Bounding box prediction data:
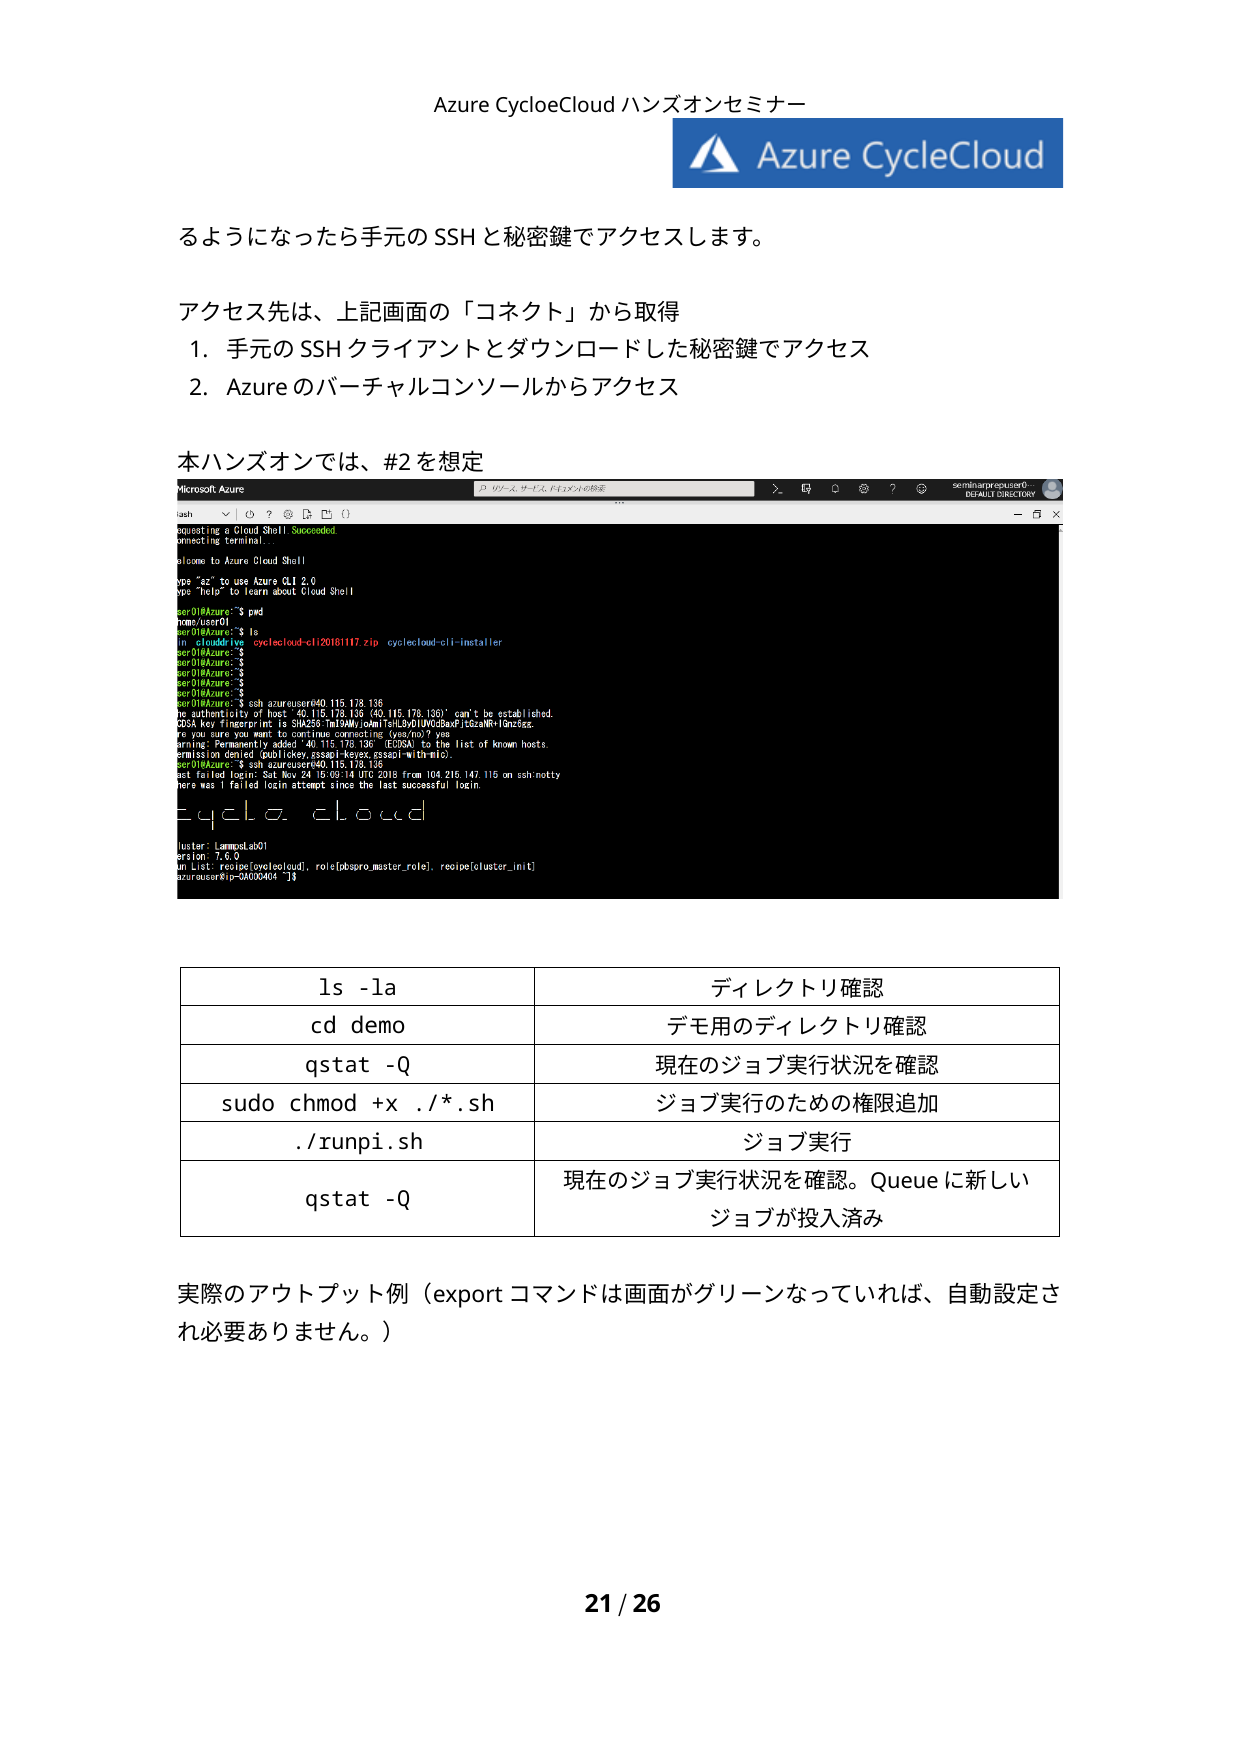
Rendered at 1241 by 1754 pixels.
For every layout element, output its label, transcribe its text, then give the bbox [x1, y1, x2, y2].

text 本ハンズオンでは、#2を想定 [177, 442, 1063, 479]
text クラスタすべて作成するので、5-10minほど待ちます。グリーンになりアクセスできるようになったら手元のSSHと秘密鍵でアクセスします。 [177, 217, 1063, 254]
text アクセス先は、上記画面の「コネクト」から取得 [177, 292, 1063, 329]
table_cell ./runpi.sh [181, 1122, 534, 1159]
picture [672, 118, 1064, 188]
table_cell qstat -Q [181, 1045, 534, 1082]
table_cell デモ用のディレクトリ確認 [535, 1006, 1059, 1044]
table_cell cd demo [181, 1006, 534, 1044]
list 手元のSSHクライアントとダウンロードした秘密鍵でアクセス [189, 329, 1063, 367]
table_header ls -la [181, 968, 534, 1005]
text 実際のアウトプット例（exportコマンドは画面がグリーンなっていれば、自動設定され必要ありません。） [177, 1274, 1063, 1349]
table_cell sudo chmod +x ./*.sh [181, 1084, 534, 1121]
table_cell 現在のジョブ実行状況を確認 [535, 1045, 1059, 1082]
table_cell qstat -Q [181, 1161, 534, 1236]
list Azureのバーチャルコンソールからアクセス [189, 367, 1063, 404]
table_cell ジョブ実行 [535, 1122, 1059, 1159]
table_cell ジョブ実行のための権限追加 [535, 1084, 1059, 1121]
picture [177, 479, 1063, 899]
table_cell 現在のジョブ実行状況を確認。Queueに新しいジョブが投入済み [535, 1161, 1059, 1236]
table_header ディレクトリ確認 [535, 968, 1059, 1005]
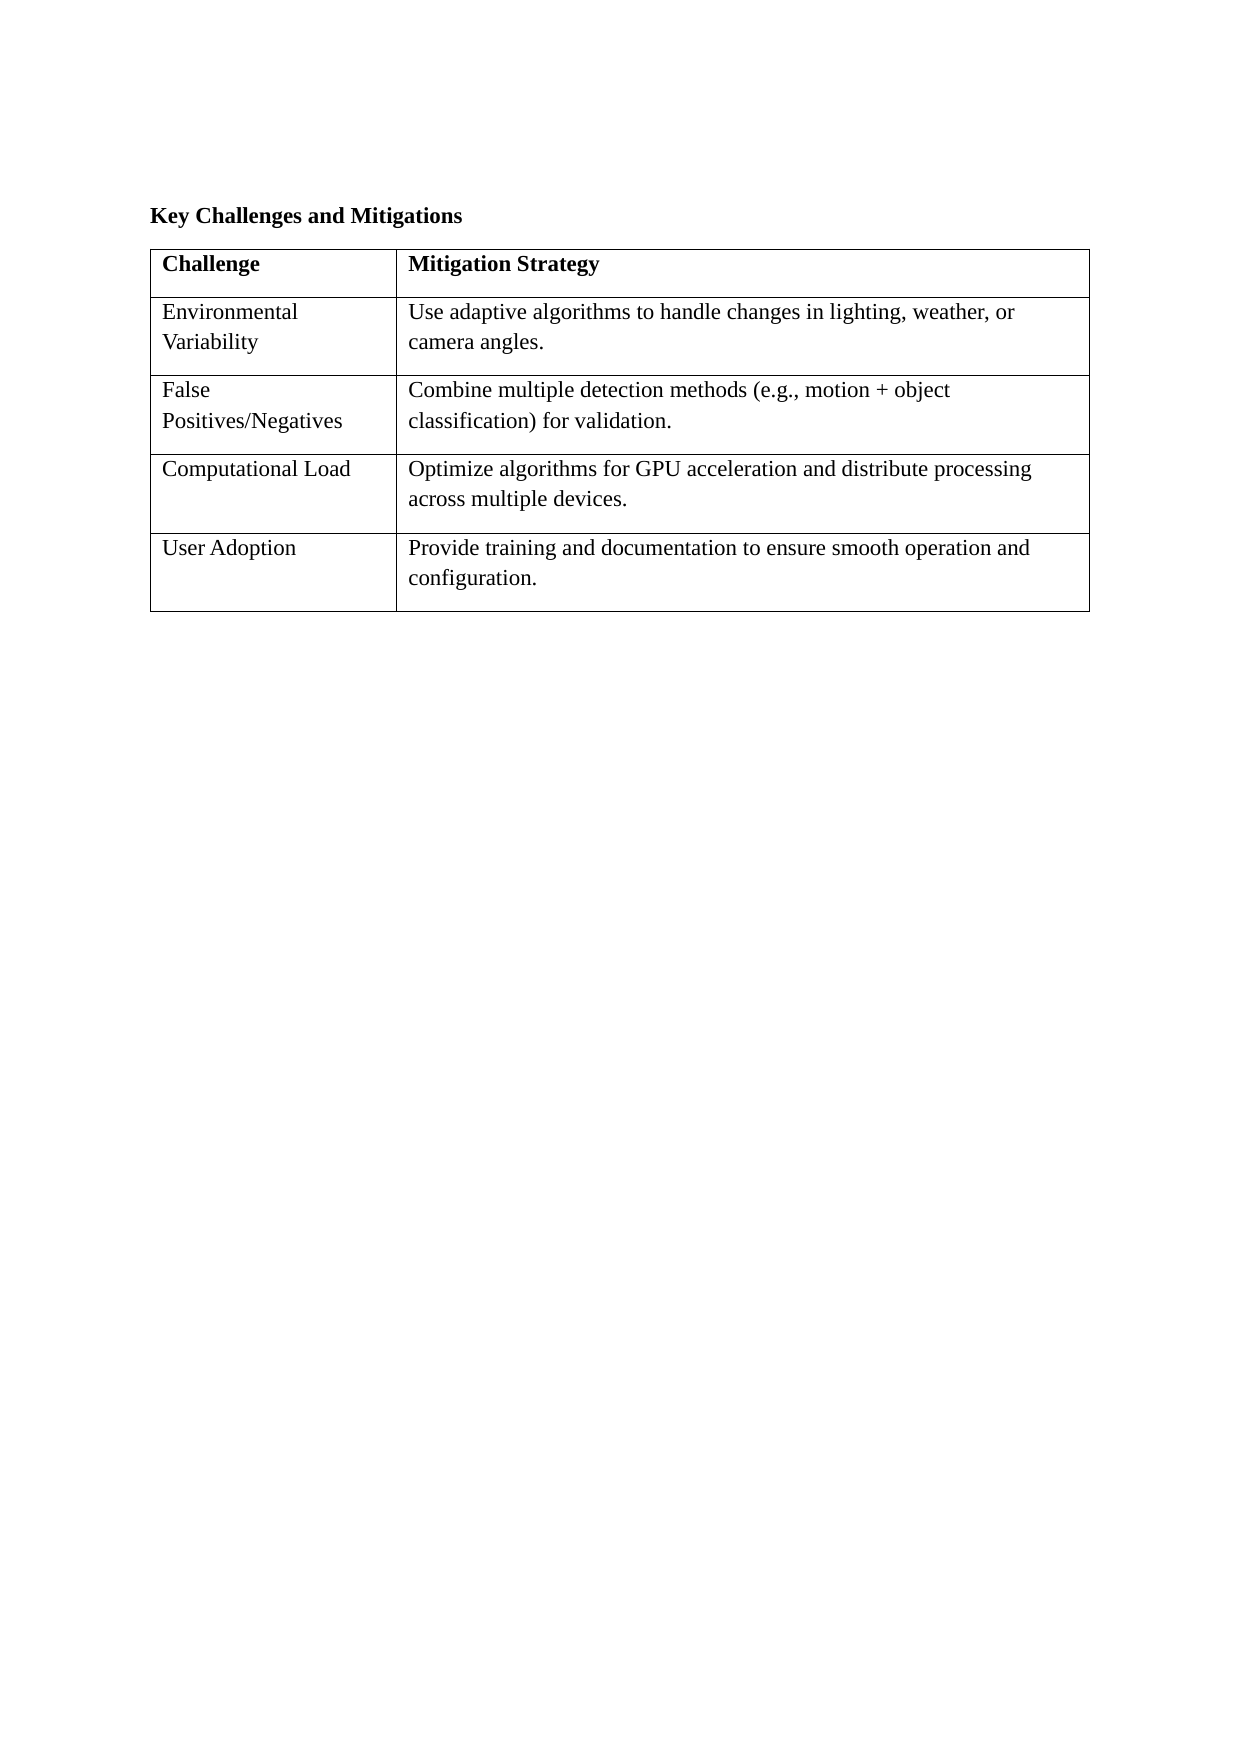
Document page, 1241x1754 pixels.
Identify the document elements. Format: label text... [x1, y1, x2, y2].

table_cell Environmental Variability [151, 298, 396, 375]
table_cell Computational Load [151, 455, 396, 532]
table_cell False Positives/Negatives [151, 376, 396, 454]
table_header Mitigation Strategy [397, 250, 1089, 297]
table_cell Optimize algorithms for GPU acceleration and distribute processing across multiple devices. [397, 455, 1089, 532]
table_cell Use adaptive algorithms to handle changes in lighting, weather, or camera angles. [397, 298, 1089, 375]
table_cell Provide training and documentation to ensure smooth operation and configuration. [397, 534, 1089, 611]
table_cell User Adoption [151, 534, 396, 611]
table_header Challenge [151, 250, 396, 297]
text Key Challenges and Mitigations [150, 202, 1090, 228]
table_cell Combine multiple detection methods (e.g., motion + object classification) for validation. [397, 376, 1089, 454]
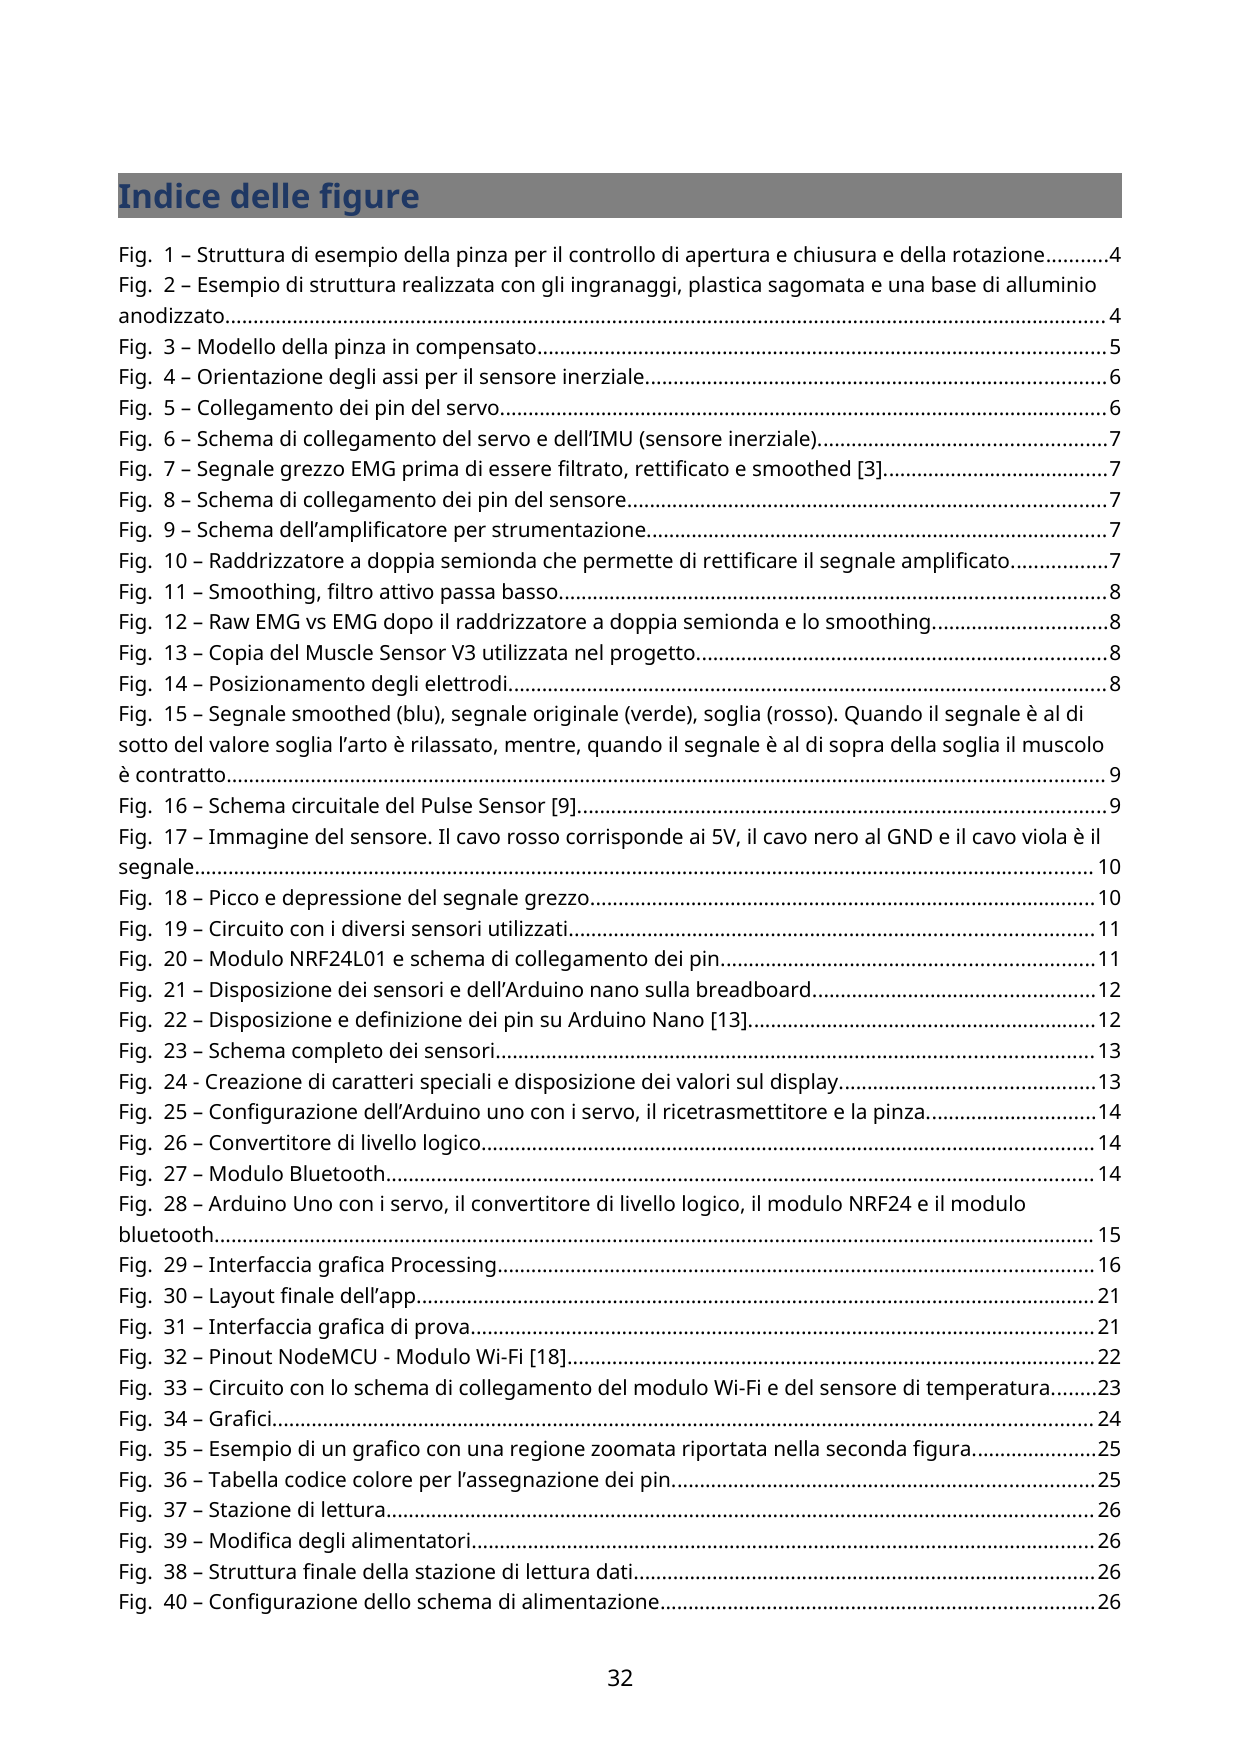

TO-DO ITEM: The records are to be duplicated in full and exactly, with images left out.

RESULT FOR THIS TASK:
Rendered at 1241 by 1754 pixels.
For every layout element, output its label, transcribe its text, then give the bbox [x1, y1, x2, y2].

text 本ハンズオンでは、#2を想定 [177, 442, 1063, 479]
text クラスタすべて作成するので、5-10minほど待ちます。グリーンになりアクセスできるようになったら手元のSSHと秘密鍵でアクセスします。 [177, 217, 1063, 254]
text アクセス先は、上記画面の「コネクト」から取得 [177, 292, 1063, 329]
table_cell ./runpi.sh [181, 1122, 534, 1159]
picture [672, 118, 1064, 188]
table_cell qstat -Q [181, 1045, 534, 1082]
table_cell デモ用のディレクトリ確認 [535, 1006, 1059, 1044]
table_cell cd demo [181, 1006, 534, 1044]
list 手元のSSHクライアントとダウンロードした秘密鍵でアクセス [189, 329, 1063, 367]
table_header ls -la [181, 968, 534, 1005]
text 実際のアウトプット例（exportコマンドは画面がグリーンなっていれば、自動設定され必要ありません。） [177, 1274, 1063, 1349]
table_cell sudo chmod +x ./*.sh [181, 1084, 534, 1121]
table_cell 現在のジョブ実行状況を確認 [535, 1045, 1059, 1082]
table_cell qstat -Q [181, 1161, 534, 1236]
list Azureのバーチャルコンソールからアクセス [189, 367, 1063, 404]
table_cell ジョブ実行 [535, 1122, 1059, 1159]
table_cell ジョブ実行のための権限追加 [535, 1084, 1059, 1121]
picture [177, 479, 1063, 899]
table_cell 現在のジョブ実行状況を確認。Queueに新しいジョブが投入済み [535, 1161, 1059, 1236]
table_header ディレクトリ確認 [535, 968, 1059, 1005]
Document page, 1241x1754 pixels.
Identify the document elements. Format: label text... [x1, y1, x2, y2].

table_cell Environmental Variability [151, 298, 396, 375]
table_cell Computational Load [151, 455, 396, 532]
table_cell False Positives/Negatives [151, 376, 396, 454]
table_header Mitigation Strategy [397, 250, 1089, 297]
table_cell Optimize algorithms for GPU acceleration and distribute processing across multiple devices. [397, 455, 1089, 532]
table_cell Use adaptive algorithms to handle changes in lighting, weather, or camera angles. [397, 298, 1089, 375]
table_cell Provide training and documentation to ensure smooth operation and configuration. [397, 534, 1089, 611]
table_cell User Adoption [151, 534, 396, 611]
table_header Challenge [151, 250, 396, 297]
text Key Challenges and Mitigations [150, 202, 1090, 228]
table_cell Combine multiple detection methods (e.g., motion + object classification) for validation. [397, 376, 1089, 454]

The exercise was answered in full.